Весть о том, что из Нижнего Новгорода скоро пойдёт на Москву народное ополчение Пожарского – Минина, быстро разнеслась по Русской Земле, ратные вооружённые силы стали подходить к нижегородцам со всех сторон. Пожарский с нижегородцами рассылал по всем большим городам грамоты народного ополчения, в которых говорилось, между прочим, следующее:
«Теперь мы, Нижнего Новгорода всякие люди, идём на помощь Московскому государству. К нам из многих городов прибыли дворяне, и мы приговорили имение своё и дома с ними разделить и жалованье им дать. И вам бы также поскорее идти на литовских людей. Казаков не бойтесь: коли будем все в сборе, то всею землёю совет учиним и ворам не позволим ничего дурного делать… Непременно надо быть вам с нами в одном совете и на поляков вместе идти, чтобы по-прежнему казаки не разогнали бы нашей рати…»
В призыве грамот «не бояться казаков» всё же проскальзывала теневая сторона обращений: робели ополченцы перед казаками, побаивались смелые воины второго народного ополчения вместе со своим опытным военачальником Пожарским лихих казаков из первого ополчения…
Эти грамоты читались повсюду на мирских сходах, город сносился с городом через грамоты, собирались народные деньги на «всеобщее народное ополчение». Опять, после неудачи первого ополчения Ляпунова, собиралась на бой Русская Земля своим более организованным вторым народным ополчением Пожарского и Минина. О серьёзности намерений его вождей говорило хотя бы то, что ополченцам сразу же при выходе из Нижнего Новгорода было роздано жалованье: сотники и десятники получили по 50 рублей, конные дворяне – по 40 рублей, остальные – по 20 рублей. Вожди второго ополчения знали, что для ведения войны потребуется денег гораздо больше, чем собрано и роздано ополченцам, потребуется осторожность обращения с деньгами при понимании непреложного факта, что не только поляки – враги Москвы, но и казаки, и предатели-коллаборанты, засевшие в Кремле, – из той же породы опасной и злодейской…

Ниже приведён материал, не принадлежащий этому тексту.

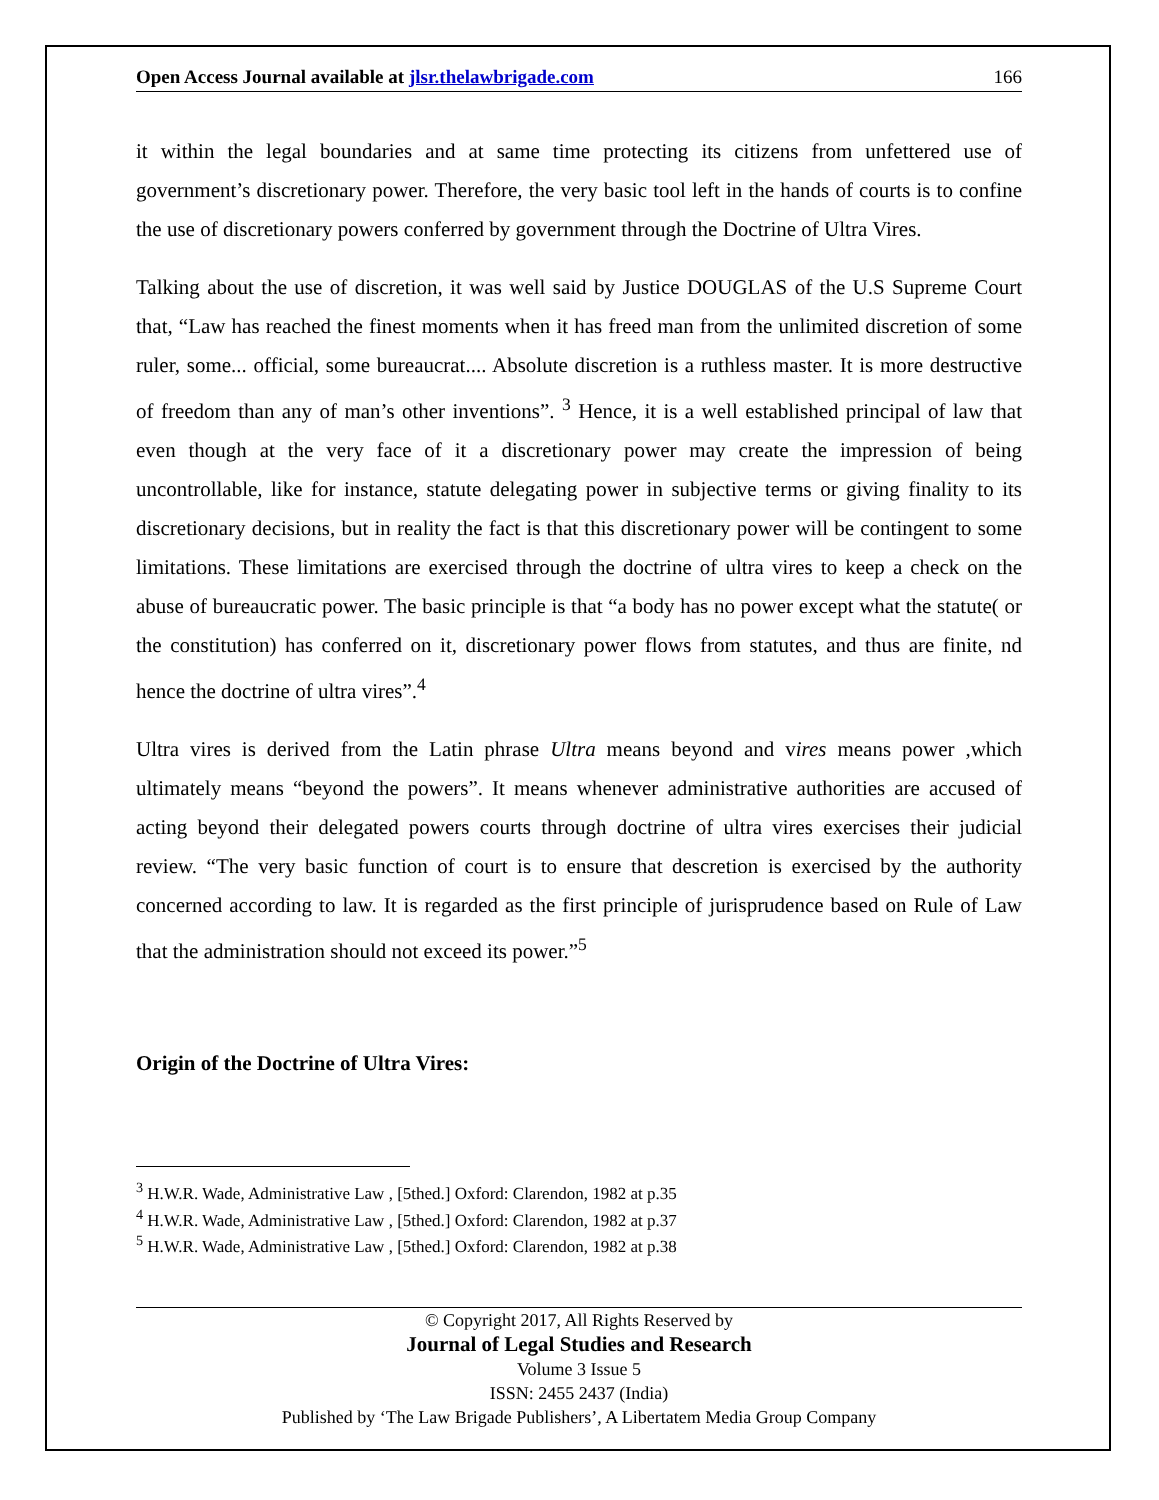Open Access Journal available at jlsr.thelawbrigade.com 166
it within the legal boundaries and at same time protecting its citizens from unfettered use of government’s discretionary power. Therefore, the very basic tool left in the hands of courts is to confine the use of discretionary powers conferred by government through the Doctrine of Ultra Vires.
Talking about the use of discretion, it was well said by Justice DOUGLAS of the U.S Supreme Court that, “Law has reached the finest moments when it has freed man from the unlimited discretion of some ruler, some... official, some bureaucrat.... Absolute discretion is a ruthless master. It is more destructive of freedom than any of man’s other inventions”. <sup>3</sup> Hence, it is a well established principal of law that even though at the very face of it a discretionary power may create the impression of being uncontrollable, like for instance, statute delegating power in subjective terms or giving finality to its discretionary decisions, but in reality the fact is that this discretionary power will be contingent to some limitations. These limitations are exercised through the doctrine of ultra vires to keep a check on the abuse of bureaucratic power. The basic principle is that “a body has no power except what the statute( or the constitution) has conferred on it, discretionary power flows from statutes, and thus are finite, nd hence the doctrine of ultra vires”.<sup>4</sup>
Ultra vires is derived from the Latin phrase Ultra means beyond and vires means power ,which ultimately means “beyond the powers”. It means whenever administrative authorities are accused of acting beyond their delegated powers courts through doctrine of ultra vires exercises their judicial review. “The very basic function of court is to ensure that descretion is exercised by the authority concerned according to law. It is regarded as the first principle of jurisprudence based on Rule of Law that the administration should not exceed its power.”<sup>5</sup>
Origin of the Doctrine of Ultra Vires:
<sup>3</sup> H.W.R. Wade, Administrative Law , [5thed.] Oxford: Clarendon, 1982 at p.35
<sup>4</sup> H.W.R. Wade, Administrative Law , [5thed.] Oxford: Clarendon, 1982 at p.37
<sup>5</sup> H.W.R. Wade, Administrative Law , [5thed.] Oxford: Clarendon, 1982 at p.38
© Copyright 2017, All Rights Reserved by
Journal of Legal Studies and Research
Volume 3 Issue 5
ISSN: 2455 2437 (India)
Published by ‘The Law Brigade Publishers’, A Libertatem Media Group Company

Поляки и предатели-бояре, прознав о сборе второго ополчения в Нижнем и скором выходе его на «священную битву» с врагами Москвы, начали уговаривать патриарха Гермогена, чтобы тот написал в Нижний Новгород и запретил его организаторам поход на столицу. Были долгие и мучительные уговоры изменников, самыми активными из которых были «первый боярин» Мстиславский, «златоуст-Каша» с нечленораздельной речью – Иван Никитич Романов, мол, ты, патриарх, должен изменить опасную для них ситуацию в корне:
– Ты же не хочешь нового пролития русской крови, останови их, нижегородцев, запрети им идти на Москву…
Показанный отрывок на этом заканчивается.